Let’s say I have two datasets such as MNIST and SVHN. I can use ConcatDataset to concatenate these,
however, for each iteration, I need half the batch size MNIST images and the other half SVHN.
So, I have to artificially blow up the size of the dataset. Instead, from the ConcatDataset, if I can sample efficiently such that I get 50% from one dataset and 50% from another, that would make life a lot more simpler. This kind of operation is heavily used in visual domain adaptation problems
Or you can create different data loaders for both of them.
loader1 = torch.utils.data.DataLoader(...)
loader2 = torch.utils.data.DataLoader(...)
for data1, labels1, data2, labels2 in zip(loader1, loader2):
# You can also shuffle the data if you want here
data = torch.stack([data1, data2])
Thank you Kushaj.
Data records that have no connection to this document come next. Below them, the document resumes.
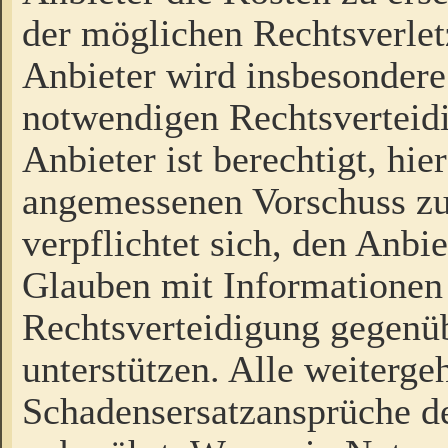
der möglichen Rechtsverlet
Anbieter wird insbesondere
notwendigen Rechtsverteidi
Anbieter ist berechtigt, hi
angemessenen Vorschuss zu
verpflichtet sich, den Anbi
Glauben mit Informationen 
Rechtsverteidigung gegenüb
unterstützen. Alle weiterg
Schadensersatzansprüche de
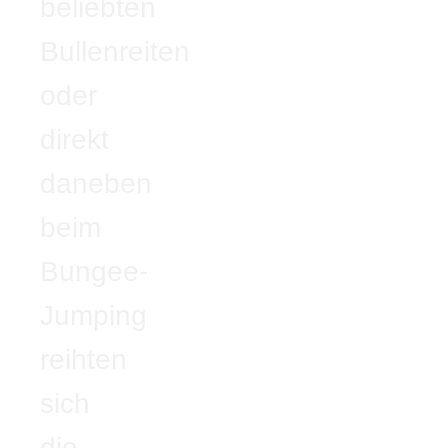
beliebten
Bullenreiten
oder
direkt
daneben
beim
Bungee-
Jumping
reihten
sich
die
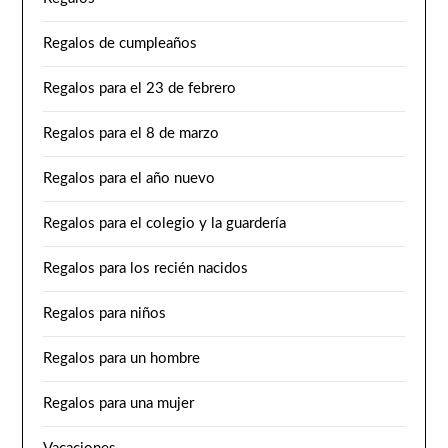
Regalos de cumpleaños
Regalos para el 23 de febrero
Regalos para el 8 de marzo
Regalos para el año nuevo
Regalos para el colegio y la guardería
Regalos para los recién nacidos
Regalos para niños
Regalos para un hombre
Regalos para una mujer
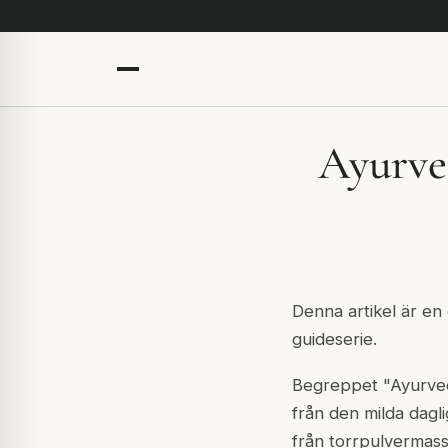
Ayurved
Denna artikel är en
guideserie.
Begreppet "Ayurved
från den milda dagl
från torrpulvermass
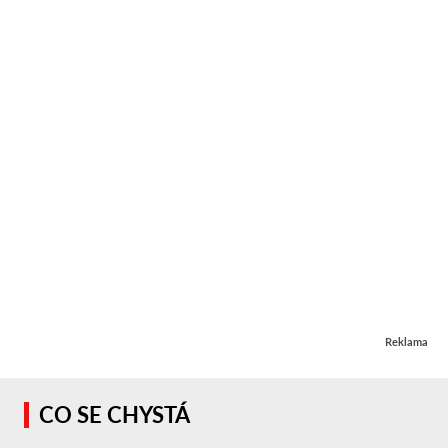
Reklama
CO SE CHYSTÁ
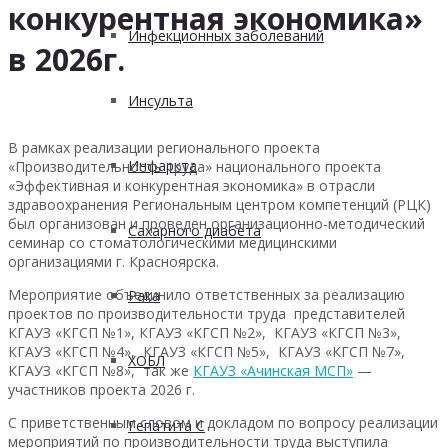
конкурентная экономика»
Инфекционных заболеваний
в 2026г.
Инсульта
В рамках реализации регионального проекта
Инфаркта
«Производительность труда» национального проекта
«Эффективная и конкурентная экономика» в отрасли
здравоохранения Региональным центром компетенций (РЦК)
был организован и проведен организационно-методический
Сахарного диабета
семинар со стоматологическими медицинскими
организациями г. Красноярска.
Мероприятие объединило ответственных за реализацию
Рака
проектов по производительности труда представителей
КГАУЗ «КГСП №1», КГАУЗ «КГСП №2», КГАУЗ «КГСП №3»,
КГАУЗ «КГСП №4», КГАУЗ «КГСП №5», КГАУЗ «КГСП №7»,
ХОБЛ
КГАУЗ «КГСП №8», так же
КГАУЗ «Ачинская МСП»
—
участников проекта 2026 г.
С приветственным словом и докладом по вопросу реализации
Гепатита С
мероприятий по производительности труда выступила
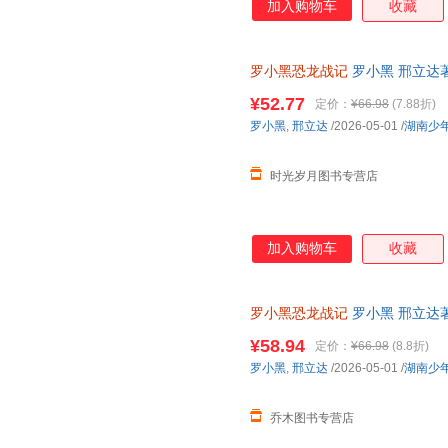
加入购物车
收藏
罗小黑恐龙战记
罗小黑 邢立达
绘本书籍 湖南少年儿童出版社
¥52.77
定价：
¥66.98
(7.88折)
罗小黑
,
邢立达
/2026-05-01
/
湖南少
时光岁月图书专营店
加入购物车
收藏
罗小黑恐龙战记
罗小黑 邢立达
绘本书籍 湖南少年儿童出版社
¥58.94
定价：
¥66.98
(8.8折)
罗小黑
,
邢立达
/2026-05-01
/
湖南少
乔木图书专营店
I am at the moment doing the same.
The problem is that ‘for’ loop ends when the batch_idx becomes min(len(loader1),len(loader2) )
Say for example a dataset1 has 1000 images and another dataset2 has 500. With this approach we will iterate only till 500 images in both the datasets. The remaining 500 images from dataset1 will not be used.
Hence, as I link it in my question, through a hack, I try to artificially increase the size of dataset2 to 1000 images. I wish to avoid this.
Thanks. I was looking at a solution that uses ConcatDataset and followed by a some sampler such as SubsetRandomSampler . I have a feeling that this solution will be cleaner and faster.
@ptrblck - any suggestions? I was using your hack that I linked in my OP.